Frankly, foggers and yard haunts in many places don't mix very well. Either the temperature is too cool, which weakens the benefit of chillers, or the wind is either blowing too much or (more commonly) in exactly the wrong direction. I won't even get into the gymnastics I've gone through in the past continually moving the fog machine and chiller in attempts to align them with constantly shifting prevailing breezes.

That's why in the last fifteen years or so of running my yard haunt, I can only remember one Halloween where at one point in the evening the stars aligned and fog conditions became absolutely perfect: unusually warm, with just a whisper of a light breeze, blowing precisely in the ideal direction.
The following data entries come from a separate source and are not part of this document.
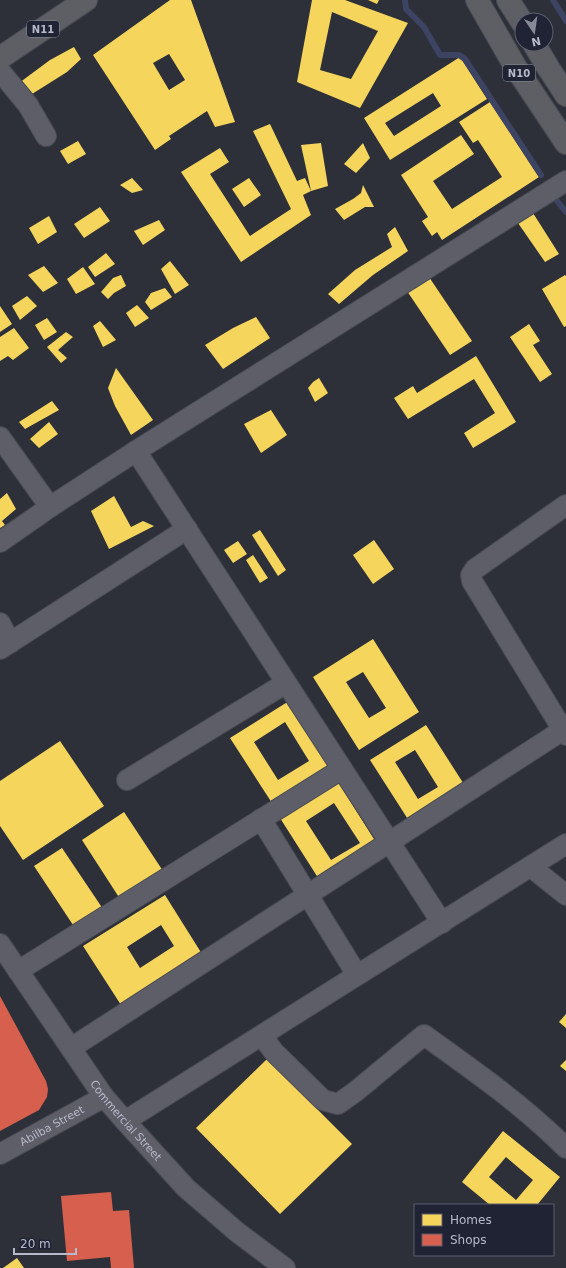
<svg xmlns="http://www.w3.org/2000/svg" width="566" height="1268" font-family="'DejaVu Sans',sans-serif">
<rect width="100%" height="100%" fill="#2d3039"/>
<!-- homes -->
<g fill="#f6d55c" fill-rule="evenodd">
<path d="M170,0H191L235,122L215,127L207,111L169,136L171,139L155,150L93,55ZM169,54L185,80L169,90L153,63Z"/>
<path d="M312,0H345L408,23L360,108L297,82ZM332,12L378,31L351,79L320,70Z"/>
<path d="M368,0H379L377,4Z"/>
<path d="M74,47L81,59L67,72L32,94L19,83L50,60Z"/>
<path d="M460,57L487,99L390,160L364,118ZM433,93L441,106L394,136L385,123Z"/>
<path d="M490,102L539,177L442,240L437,232L432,236L422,221L428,217L401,175L461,135L474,154L433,181L452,209L502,177L478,140L473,143L459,122Z"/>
<path d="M270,124L297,181L305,178L311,191L303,195L311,215L241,262L181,172L220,148L229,162L210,174L250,236L291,209L253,131Z"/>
<path d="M78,141L86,154L68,164L60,151Z"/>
<path d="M321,143L328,186L311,191L301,145Z"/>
<path d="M363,143L370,158L356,173L344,164Z"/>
<path d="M132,178L143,190L132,193L120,185Z"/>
<path d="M249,178L261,195L244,207L232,189Z"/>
<path d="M363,185L374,207H365L344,220L335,209L353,199L361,193Z"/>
<path d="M100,207L110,221L84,238L74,224Z"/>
<path d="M533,213L559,254L545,262L518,223Z"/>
<path d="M49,216L57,232L38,244L29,228Z"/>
<path d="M159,220L165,230L143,245L134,231Z"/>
<path d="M395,227L408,251L373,275L339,304L328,294L355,270L392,247L387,234Z"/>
<path d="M106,253L115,264L95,277L88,267Z"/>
<path d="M170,261L189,285L175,294L161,269Z"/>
<path d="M44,266L58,283L43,292L28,275Z"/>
<path d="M83,267L95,284L76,294L67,279Z"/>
<path d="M121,275L126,286L114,293L108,299L101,292L113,278Z"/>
<path d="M565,275L566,276V326L564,327L542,289Z"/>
<path d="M429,277L472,341L450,355L407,291Z"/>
<path d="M165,288L172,297L151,310L145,302L151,293Z"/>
<path d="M27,296L37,306L20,320L12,306Z"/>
<path d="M137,305L149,318L135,327L126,313Z"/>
<path d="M0,306L12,324L0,332Z"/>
<path d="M256,317L270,338L223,369L205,345L233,328Z"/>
<path d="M47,318L57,332L44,340L35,325Z"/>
<path d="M100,321L116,340L103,347L93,326Z"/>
<path d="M529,324L540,341L533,345L552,374L540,382L510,337Z"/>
<path d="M14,328L29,348L13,360L8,356L0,361V337Z"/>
<path d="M66,332L73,337L58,350L67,358L61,363L47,347Z"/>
<path d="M476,356L516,422L473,448L464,433L495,413L474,379L408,419L394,398L413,386L417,393Z"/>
<path d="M116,368L153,420L131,435L115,406L108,388Z"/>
<path d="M319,378L328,393L315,402L308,388L313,382Z"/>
<path d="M52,401L59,410L25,429L19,422Z"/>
<path d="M271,410L287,435L261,453L244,424Z"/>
<path d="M49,422L58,434L39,448L30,439Z"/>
<path d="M7,493L16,509L2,521L5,525L0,528V499Z"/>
<path d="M114,496L131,527L143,521L154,526L109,549L91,511Z"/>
<path d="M260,530L286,570L278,576L252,535Z"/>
<path d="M374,540L394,569L373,584L353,555Z"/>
<path d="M238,541L247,554L233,563L224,550Z"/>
<path d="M253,555L268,578L260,583L246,560Z"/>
<path d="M373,639L419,712L359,750L313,677ZM363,672L386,708L369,718L346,682Z"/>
<path d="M289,701L330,766L272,803L230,738ZM285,722L309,761L278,780L254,742Z"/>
<path d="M426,725L467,789L411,824L370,760ZM415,750L438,787L418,799L395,762Z"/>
<path d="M60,741L104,806L23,860L0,826V781Z"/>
<path d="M338,782L379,847L322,884L280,818ZM334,803L360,843L331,860L306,821Z"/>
<path d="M124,812L165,874L122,902L82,840Z"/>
<path d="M62,848L103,909L75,928L34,866Z"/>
<path d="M165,895L202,954L121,1005L83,946ZM161,925L174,946L140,968L127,947Z"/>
<path d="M566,1014V1028L559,1022Z"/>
<path d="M267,1059L352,1144L280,1214L196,1128Z"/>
<path d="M566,1060V1071L560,1066Z"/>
<path d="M503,1131L560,1177L537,1205H490L462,1182ZM506,1157L533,1180L516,1200L489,1177Z"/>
<path d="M17,1258L24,1268H3Z"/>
</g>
<!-- shops -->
<g fill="#d6604d">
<path d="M0,996L46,1081L48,1089L47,1097L39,1110L0,1131Z"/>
<path d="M111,1192L113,1211L129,1210L134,1268H111L110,1257L67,1261L61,1196Z"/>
</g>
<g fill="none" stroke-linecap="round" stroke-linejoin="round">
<!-- stream -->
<g stroke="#3c4363" stroke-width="6">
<path d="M405,0L406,9L424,27L440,55H459L465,59L541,175"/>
<path d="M553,0L566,21"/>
<path d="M554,197L566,212"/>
</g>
<defs>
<g id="minor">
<path d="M0,71L28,105L46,136"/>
<path d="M0,437L50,507"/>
<path d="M136,451L442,923"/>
<path d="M566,505L475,569L471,575L472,581L566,735"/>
<path d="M0,542L50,507L136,451L566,181"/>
<path d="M0,623L10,643"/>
<path d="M0,649L187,529"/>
<path d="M127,780L286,683"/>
<path d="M261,819L357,975"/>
<path d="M531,867L566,895"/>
<path id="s1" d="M0,944L104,1097L125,1121L186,1188L237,1232L285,1268"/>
<path d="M18,971L342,769"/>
<path d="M262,1036L274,1052L323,1100L338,1104L355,1092L424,1035C473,1070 523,1105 566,1148"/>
<path d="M71,1048L566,728"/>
<path d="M125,1121L566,844"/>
<path id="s2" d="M0,1154L104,1097"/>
</g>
<g id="trunk">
<path d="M477,0L516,68L566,143"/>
<path d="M508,0L522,22"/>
<path d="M534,44L549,69L566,95"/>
<path d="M0,58L86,0"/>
</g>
</defs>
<!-- minor casing -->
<use href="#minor" stroke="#494b52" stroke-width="22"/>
<!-- trunk casing -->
<use href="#trunk" stroke="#494c55" stroke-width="24"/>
<!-- minor -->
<use href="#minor" stroke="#5d5e68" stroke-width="20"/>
<!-- trunk -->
<use href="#trunk" stroke="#5e5f65" stroke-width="22"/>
</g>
<g text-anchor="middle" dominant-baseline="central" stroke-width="4" stroke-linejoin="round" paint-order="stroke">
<!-- shield labels -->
<g fill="#202334" stroke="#8a8d9d" stroke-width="1">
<rect x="27" y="21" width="32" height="16" rx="3"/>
<rect x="503" y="65" width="32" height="16" rx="3"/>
</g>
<g font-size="10" font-weight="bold" fill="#b7baca">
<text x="43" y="29">N11</text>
<text x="519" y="73">N10</text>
</g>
<!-- street labels -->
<g font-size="11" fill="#b7baca" stroke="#202334">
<text stroke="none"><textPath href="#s1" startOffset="217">Commercial Street</textPath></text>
<text stroke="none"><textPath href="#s2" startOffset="59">Abilba Street</textPath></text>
</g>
</g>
<!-- legend -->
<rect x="414" y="1204" width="140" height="52" fill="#202334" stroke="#5c5f70"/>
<rect x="422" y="1214" width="20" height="12" fill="#f6d55c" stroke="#5c5f70"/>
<text x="450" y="1224" font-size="12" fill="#b7baca">Homes</text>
<rect x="422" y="1234" width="20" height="12" fill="#d6604d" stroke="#5c5f70"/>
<text x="450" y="1244" font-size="12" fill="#b7baca">Shops</text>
<!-- north arrow -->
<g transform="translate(534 32) rotate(167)"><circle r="19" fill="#202334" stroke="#5c5f70"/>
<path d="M0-3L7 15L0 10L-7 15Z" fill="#878a97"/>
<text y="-6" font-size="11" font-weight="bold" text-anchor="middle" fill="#b7baca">N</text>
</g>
<!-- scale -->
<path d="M14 1248v6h62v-6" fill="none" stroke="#b7baca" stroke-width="2"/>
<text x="20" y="1248" font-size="12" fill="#b7baca" stroke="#202334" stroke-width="3" paint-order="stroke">20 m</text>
</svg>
Yes, for one brief, shining moment (15 minutes at best), I had true Hollywood quality fog.


----------



## Japy (Oct 14, 2013)

depends on what you call best fog ever.. last year we definitely had our entire haunt so fogged out that we had to stop running the machines.. We literally filled an area twice the size of a football stadium with fog.. So much fog it was rolling up the highway some 300 yards away, and we were worried about causing an accident.. lol.. That swamp juice is serious business..


----------



## DarkTiki (Oct 11, 2011)

mikeythemars said:


> Frankly, foggers and yard haunts in many places don't mix very well. Either the temperature is too cool, which weakens the benefit of chillers, or the wind is either blowing too much or (more commonly) in exactly the wrong direction. I won't even get into the gymnastics I've gone through in the past continually moving the fog machine and chiller in attempts to align them with constantly shifting prevailing breezes.
> 
> That's why in the last fifteen years or so of running my yard haunt, I can only remember one Halloween where at one point in the evening the stars aligned and fog conditions became absolutely perfect: unusually warm, with just a whisper of a light breeze, blowing precisely in the ideal direction. Yes, for one brief, shining moment (15 minutes at best), I had true Hollywood quality fog.


I hear you! I've been running a home haunt for a few years in mid Michigan, and it has been cold with high winds every year. I have three fog machines. I use two with chillers, and one with a laser vortex, but it is very rare when any of the three actually come close to the effect I want. Maybe a few minutes here and there, but definitely not a sustained effect. Sometimes I try to brainstorm ways to beat the wind, but so far I have been unsuccessful in defeating the weather.


----------